Type out every line of text in the material below word for word, leaving out the pictures.

[[ RECORDS SHOWN, beginning ]]

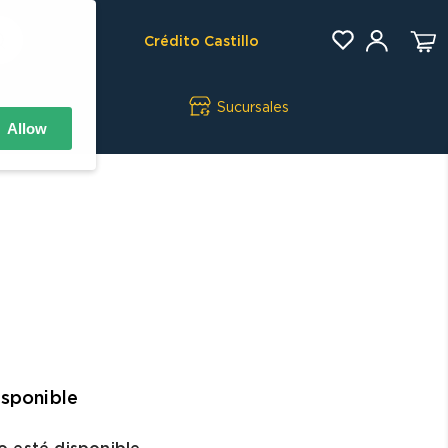
Crédito Castillo
Sucursales
Allow
isponible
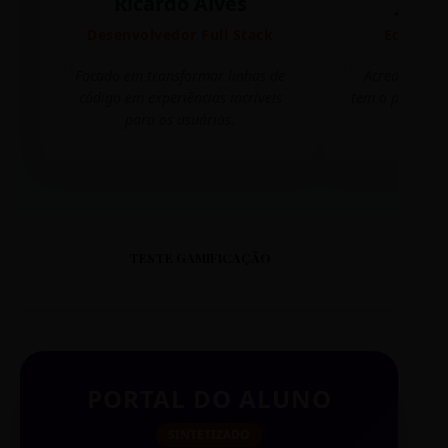
Ricardo Alves
Juli
Desenvolvedor Full Stack
Editora 
Focado em transformar linhas de
Acredito que
código em experiências incríveis
tem o poder de
para os usuários.
mudar 
TESTE GAMIFICAÇÃO
PORTAL DO ALUNO
SINTETIZADO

[[ RECORDS SHOWN, end ]]

→ EXERCISE RESULT
Crédito Castillo
Sucursales
Allow
isponible
Ricardo Alves
Juli
Desenvolvedor Full Stack
Editora 
Focado em transformar linhas de
Acredito que
código em experiências incríveis
tem o poder de
para os usuários.
mudar 
TESTE GAMIFICAÇÃO
PORTAL DO ALUNO
SINTETIZADO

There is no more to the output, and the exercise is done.